What is expected:
Repeat the listing below in full and exactly, but without its pictures.

Data excerpts:
-*-*-

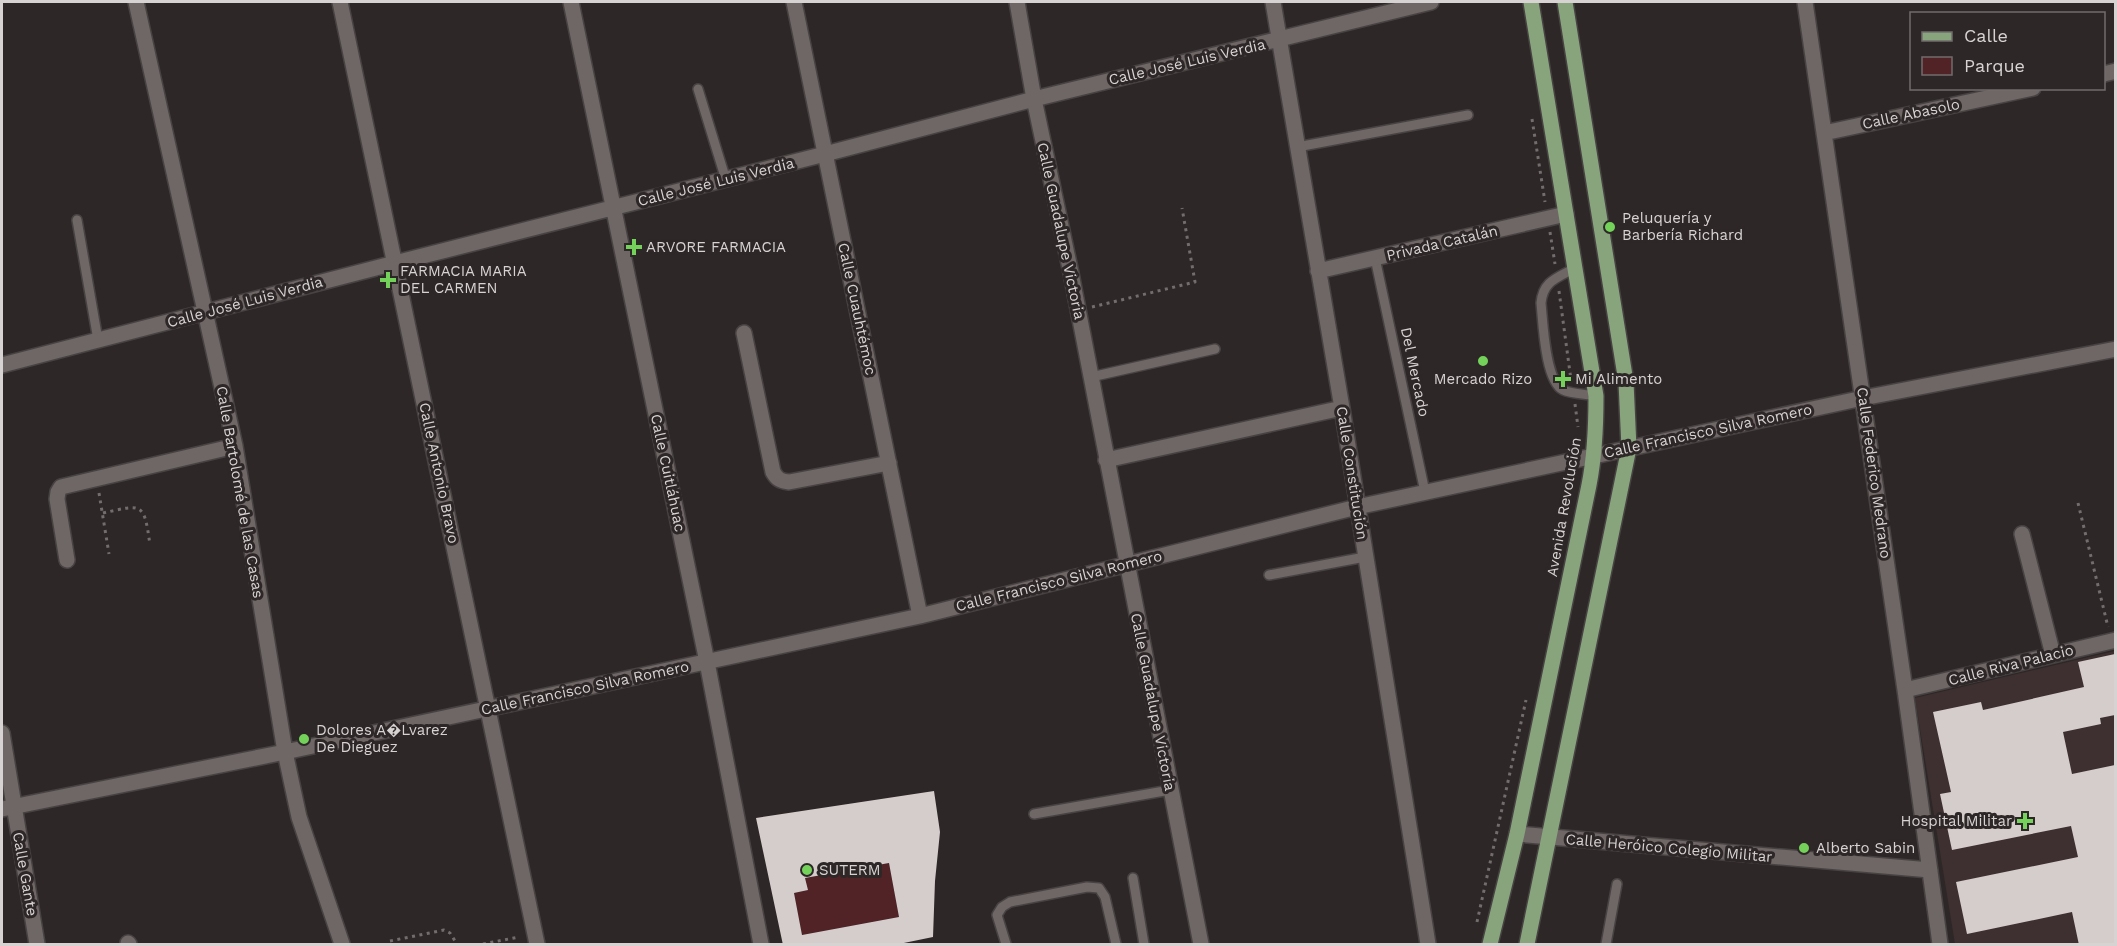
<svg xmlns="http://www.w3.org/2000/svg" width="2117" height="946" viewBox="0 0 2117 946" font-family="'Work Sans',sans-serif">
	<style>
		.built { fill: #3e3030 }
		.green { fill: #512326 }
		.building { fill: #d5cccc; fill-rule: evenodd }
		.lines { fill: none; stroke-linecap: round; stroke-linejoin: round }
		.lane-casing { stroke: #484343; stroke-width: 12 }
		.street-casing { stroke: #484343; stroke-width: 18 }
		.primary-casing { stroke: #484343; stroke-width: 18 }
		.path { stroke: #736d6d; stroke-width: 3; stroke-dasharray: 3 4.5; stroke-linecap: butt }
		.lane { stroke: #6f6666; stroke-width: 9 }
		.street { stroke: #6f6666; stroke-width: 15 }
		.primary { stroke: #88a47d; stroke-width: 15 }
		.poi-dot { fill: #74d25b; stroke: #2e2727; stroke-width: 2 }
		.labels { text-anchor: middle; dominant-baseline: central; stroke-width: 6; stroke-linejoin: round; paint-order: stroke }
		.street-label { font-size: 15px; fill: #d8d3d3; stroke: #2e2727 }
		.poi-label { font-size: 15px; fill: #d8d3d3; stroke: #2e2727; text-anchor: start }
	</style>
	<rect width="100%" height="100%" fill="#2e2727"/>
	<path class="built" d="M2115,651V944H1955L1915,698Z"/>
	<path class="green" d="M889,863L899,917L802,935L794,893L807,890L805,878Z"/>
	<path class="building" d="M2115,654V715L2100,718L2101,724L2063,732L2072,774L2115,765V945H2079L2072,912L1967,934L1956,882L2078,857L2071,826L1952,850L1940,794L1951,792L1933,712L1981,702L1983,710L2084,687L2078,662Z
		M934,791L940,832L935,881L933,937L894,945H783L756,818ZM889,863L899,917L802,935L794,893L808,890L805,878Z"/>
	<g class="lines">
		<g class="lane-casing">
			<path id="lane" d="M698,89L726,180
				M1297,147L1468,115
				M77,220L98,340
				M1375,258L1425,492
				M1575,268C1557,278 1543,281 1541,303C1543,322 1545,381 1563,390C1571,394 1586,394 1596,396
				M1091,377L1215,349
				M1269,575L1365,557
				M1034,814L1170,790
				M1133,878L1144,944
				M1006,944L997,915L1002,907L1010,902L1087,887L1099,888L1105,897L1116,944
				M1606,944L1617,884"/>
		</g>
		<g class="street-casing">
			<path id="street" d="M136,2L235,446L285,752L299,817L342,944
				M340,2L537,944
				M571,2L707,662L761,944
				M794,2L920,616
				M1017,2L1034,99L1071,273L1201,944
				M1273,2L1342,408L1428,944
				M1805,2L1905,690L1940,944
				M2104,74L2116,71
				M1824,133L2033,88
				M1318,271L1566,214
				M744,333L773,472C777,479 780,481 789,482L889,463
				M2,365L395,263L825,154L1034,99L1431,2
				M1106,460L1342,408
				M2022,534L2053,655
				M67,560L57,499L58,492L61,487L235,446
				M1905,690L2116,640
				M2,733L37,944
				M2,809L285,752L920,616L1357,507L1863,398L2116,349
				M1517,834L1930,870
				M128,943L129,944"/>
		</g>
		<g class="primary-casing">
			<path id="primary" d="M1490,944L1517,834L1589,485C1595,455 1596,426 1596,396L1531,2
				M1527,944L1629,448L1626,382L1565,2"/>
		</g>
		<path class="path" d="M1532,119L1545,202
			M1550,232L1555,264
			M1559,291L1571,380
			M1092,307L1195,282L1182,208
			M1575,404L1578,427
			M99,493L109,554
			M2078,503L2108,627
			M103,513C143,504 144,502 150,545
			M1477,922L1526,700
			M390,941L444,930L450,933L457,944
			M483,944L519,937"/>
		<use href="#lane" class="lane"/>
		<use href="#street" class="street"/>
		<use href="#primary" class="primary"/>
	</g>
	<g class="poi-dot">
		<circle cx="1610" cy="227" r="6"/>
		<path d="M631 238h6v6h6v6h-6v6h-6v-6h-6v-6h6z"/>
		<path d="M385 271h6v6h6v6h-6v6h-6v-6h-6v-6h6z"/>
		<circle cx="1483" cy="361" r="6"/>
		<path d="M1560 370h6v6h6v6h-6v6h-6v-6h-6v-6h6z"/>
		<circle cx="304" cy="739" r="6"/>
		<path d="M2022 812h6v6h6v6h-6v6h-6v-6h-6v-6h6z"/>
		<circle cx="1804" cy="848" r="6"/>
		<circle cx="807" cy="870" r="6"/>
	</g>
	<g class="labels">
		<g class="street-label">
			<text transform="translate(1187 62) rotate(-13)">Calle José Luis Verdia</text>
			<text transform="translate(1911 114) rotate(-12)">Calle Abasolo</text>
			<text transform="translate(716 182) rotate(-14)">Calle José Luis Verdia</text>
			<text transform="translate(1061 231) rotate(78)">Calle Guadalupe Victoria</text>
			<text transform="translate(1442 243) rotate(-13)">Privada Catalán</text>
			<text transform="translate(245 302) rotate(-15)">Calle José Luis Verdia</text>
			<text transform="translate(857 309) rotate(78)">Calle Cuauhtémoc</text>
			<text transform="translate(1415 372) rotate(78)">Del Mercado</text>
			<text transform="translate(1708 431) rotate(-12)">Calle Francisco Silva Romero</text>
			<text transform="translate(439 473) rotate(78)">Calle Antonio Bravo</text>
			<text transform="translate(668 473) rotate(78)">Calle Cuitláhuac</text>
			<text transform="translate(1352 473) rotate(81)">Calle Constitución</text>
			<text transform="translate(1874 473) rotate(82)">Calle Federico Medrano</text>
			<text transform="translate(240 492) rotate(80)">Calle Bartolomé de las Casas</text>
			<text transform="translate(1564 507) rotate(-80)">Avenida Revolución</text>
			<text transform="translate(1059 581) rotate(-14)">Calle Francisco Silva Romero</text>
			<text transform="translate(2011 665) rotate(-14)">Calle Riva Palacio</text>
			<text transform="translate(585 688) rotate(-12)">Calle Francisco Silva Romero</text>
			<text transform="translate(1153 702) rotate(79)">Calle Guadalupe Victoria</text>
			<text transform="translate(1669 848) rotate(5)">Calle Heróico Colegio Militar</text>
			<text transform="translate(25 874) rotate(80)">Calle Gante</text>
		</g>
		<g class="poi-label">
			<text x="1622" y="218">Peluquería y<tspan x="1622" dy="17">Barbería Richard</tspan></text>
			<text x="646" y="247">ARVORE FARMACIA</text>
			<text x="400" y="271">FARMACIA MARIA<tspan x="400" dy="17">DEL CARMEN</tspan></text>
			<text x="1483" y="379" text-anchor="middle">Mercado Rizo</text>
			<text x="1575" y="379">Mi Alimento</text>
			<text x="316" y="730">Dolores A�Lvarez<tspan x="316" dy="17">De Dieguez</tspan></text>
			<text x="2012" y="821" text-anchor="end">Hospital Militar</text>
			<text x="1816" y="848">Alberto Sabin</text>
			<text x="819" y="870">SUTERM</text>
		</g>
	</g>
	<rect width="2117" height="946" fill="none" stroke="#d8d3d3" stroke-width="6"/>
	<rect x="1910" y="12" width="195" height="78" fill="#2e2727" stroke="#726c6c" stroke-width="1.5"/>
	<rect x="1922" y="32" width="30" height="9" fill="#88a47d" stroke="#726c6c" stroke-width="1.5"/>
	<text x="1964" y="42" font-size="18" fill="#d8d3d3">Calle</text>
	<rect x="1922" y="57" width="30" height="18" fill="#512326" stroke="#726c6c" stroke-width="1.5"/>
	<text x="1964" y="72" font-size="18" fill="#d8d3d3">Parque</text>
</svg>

-*-*-

Task output:
<svg xmlns="http://www.w3.org/2000/svg" width="2117" height="946" viewBox="0 0 2117 946" font-family="'Work Sans',sans-serif">
	<style>
		.built { fill: #3e3030 }
		.green { fill: #512326 }
		.building { fill: #d5cccc; fill-rule: evenodd }
		.lines { fill: none; stroke-linecap: round; stroke-linejoin: round }
		.lane-casing { stroke: #484343; stroke-width: 12 }
		.street-casing { stroke: #484343; stroke-width: 18 }
		.primary-casing { stroke: #484343; stroke-width: 18 }
		.path { stroke: #736d6d; stroke-width: 3; stroke-dasharray: 3 4.5; stroke-linecap: butt }
		.lane { stroke: #6f6666; stroke-width: 9 }
		.street { stroke: #6f6666; stroke-width: 15 }
		.primary { stroke: #88a47d; stroke-width: 15 }
		.poi-dot { fill: #74d25b; stroke: #2e2727; stroke-width: 2 }
		.labels { text-anchor: middle; dominant-baseline: central; stroke-width: 6; stroke-linejoin: round; paint-order: stroke }
		.street-label { font-size: 15px; fill: #d8d3d3; stroke: #2e2727 }
		.poi-label { font-size: 15px; fill: #d8d3d3; stroke: #2e2727; text-anchor: start }
	</style>
	<rect width="100%" height="100%" fill="#2e2727"/>
	<path class="built" d="M2115,651V944H1955L1915,698Z"/>
	<path class="green" d="M889,863L899,917L802,935L794,893L807,890L805,878Z"/>
	<path class="building" d="M2115,654V715L2100,718L2101,724L2063,732L2072,774L2115,765V945H2079L2072,912L1967,934L1956,882L2078,857L2071,826L1952,850L1940,794L1951,792L1933,712L1981,702L1983,710L2084,687L2078,662Z
		M934,791L940,832L935,881L933,937L894,945H783L756,818ZM889,863L899,917L802,935L794,893L808,890L805,878Z"/>
	<g class="lines">
		<g class="lane-casing">
			<path id="lane" d="M698,89L726,180
				M1297,147L1468,115
				M77,220L98,340
				M1375,258L1425,492
				M1575,268C1557,278 1543,281 1541,303C1543,322 1545,381 1563,390C1571,394 1586,394 1596,396
				M1091,377L1215,349
				M1269,575L1365,557
				M1034,814L1170,790
				M1133,878L1144,944
				M1006,944L997,915L1002,907L1010,902L1087,887L1099,888L1105,897L1116,944
				M1606,944L1617,884"/>
		</g>
		<g class="street-casing">
			<path id="street" d="M136,2L235,446L285,752L299,817L342,944
				M340,2L537,944
				M571,2L707,662L761,944
				M794,2L920,616
				M1017,2L1034,99L1071,273L1201,944
				M1273,2L1342,408L1428,944
				M1805,2L1905,690L1940,944
				M2104,74L2116,71
				M1824,133L2033,88
				M1318,271L1566,214
				M744,333L773,472C777,479 780,481 789,482L889,463
				M2,365L395,263L825,154L1034,99L1431,2
				M1106,460L1342,408
				M2022,534L2053,655
				M67,560L57,499L58,492L61,487L235,446
				M1905,690L2116,640
				M2,733L37,944
				M2,809L285,752L920,616L1357,507L1863,398L2116,349
				M1517,834L1930,870
				M128,943L129,944"/>
		</g>
		<g class="primary-casing">
			<path id="primary" d="M1490,944L1517,834L1589,485C1595,455 1596,426 1596,396L1531,2
				M1527,944L1629,448L1626,382L1565,2"/>
		</g>
		<path class="path" d="M1532,119L1545,202
			M1550,232L1555,264
			M1559,291L1571,380
			M1092,307L1195,282L1182,208
			M1575,404L1578,427
			M99,493L109,554
			M2078,503L2108,627
			M103,513C143,504 144,502 150,545
			M1477,922L1526,700
			M390,941L444,930L450,933L457,944
			M483,944L519,937"/>
		<use href="#lane" class="lane"/>
		<use href="#street" class="street"/>
		<use href="#primary" class="primary"/>
	</g>
	<g class="poi-dot">
		<circle cx="1610" cy="227" r="6"/>
		<path d="M631 238h6v6h6v6h-6v6h-6v-6h-6v-6h6z"/>
		<path d="M385 271h6v6h6v6h-6v6h-6v-6h-6v-6h6z"/>
		<circle cx="1483" cy="361" r="6"/>
		<path d="M1560 370h6v6h6v6h-6v6h-6v-6h-6v-6h6z"/>
		<circle cx="304" cy="739" r="6"/>
		<path d="M2022 812h6v6h6v6h-6v6h-6v-6h-6v-6h6z"/>
		<circle cx="1804" cy="848" r="6"/>
		<circle cx="807" cy="870" r="6"/>
	</g>
	<g class="labels">
		<g class="street-label">
			<text transform="translate(1187 62) rotate(-13)">Calle José Luis Verdia</text>
			<text transform="translate(1911 114) rotate(-12)">Calle Abasolo</text>
			<text transform="translate(716 182) rotate(-14)">Calle José Luis Verdia</text>
			<text transform="translate(1061 231) rotate(78)">Calle Guadalupe Victoria</text>
			<text transform="translate(1442 243) rotate(-13)">Privada Catalán</text>
			<text transform="translate(245 302) rotate(-15)">Calle José Luis Verdia</text>
			<text transform="translate(857 309) rotate(78)">Calle Cuauhtémoc</text>
			<text transform="translate(1415 372) rotate(78)">Del Mercado</text>
			<text transform="translate(1708 431) rotate(-12)">Calle Francisco Silva Romero</text>
			<text transform="translate(439 473) rotate(78)">Calle Antonio Bravo</text>
			<text transform="translate(668 473) rotate(78)">Calle Cuitláhuac</text>
			<text transform="translate(1352 473) rotate(81)">Calle Constitución</text>
			<text transform="translate(1874 473) rotate(82)">Calle Federico Medrano</text>
			<text transform="translate(240 492) rotate(80)">Calle Bartolomé de las Casas</text>
			<text transform="translate(1564 507) rotate(-80)">Avenida Revolución</text>
			<text transform="translate(1059 581) rotate(-14)">Calle Francisco Silva Romero</text>
			<text transform="translate(2011 665) rotate(-14)">Calle Riva Palacio</text>
			<text transform="translate(585 688) rotate(-12)">Calle Francisco Silva Romero</text>
			<text transform="translate(1153 702) rotate(79)">Calle Guadalupe Victoria</text>
			<text transform="translate(1669 848) rotate(5)">Calle Heróico Colegio Militar</text>
			<text transform="translate(25 874) rotate(80)">Calle Gante</text>
		</g>
		<g class="poi-label">
			<text x="1622" y="218">Peluquería y<tspan x="1622" dy="17">Barbería Richard</tspan></text>
			<text x="646" y="247">ARVORE FARMACIA</text>
			<text x="400" y="271">FARMACIA MARIA<tspan x="400" dy="17">DEL CARMEN</tspan></text>
			<text x="1483" y="379" text-anchor="middle">Mercado Rizo</text>
			<text x="1575" y="379">Mi Alimento</text>
			<text x="316" y="730">Dolores A�Lvarez<tspan x="316" dy="17">De Dieguez</tspan></text>
			<text x="2012" y="821" text-anchor="end">Hospital Militar</text>
			<text x="1816" y="848">Alberto Sabin</text>
			<text x="819" y="870">SUTERM</text>
		</g>
	</g>
	<rect width="2117" height="946" fill="none" stroke="#d8d3d3" stroke-width="6"/>
	<rect x="1910" y="12" width="195" height="78" fill="#2e2727" stroke="#726c6c" stroke-width="1.5"/>
	<rect x="1922" y="32" width="30" height="9" fill="#88a47d" stroke="#726c6c" stroke-width="1.5"/>
	<text x="1964" y="42" font-size="18" fill="#d8d3d3">Calle</text>
	<rect x="1922" y="57" width="30" height="18" fill="#512326" stroke="#726c6c" stroke-width="1.5"/>
	<text x="1964" y="72" font-size="18" fill="#d8d3d3">Parque</text>
</svg>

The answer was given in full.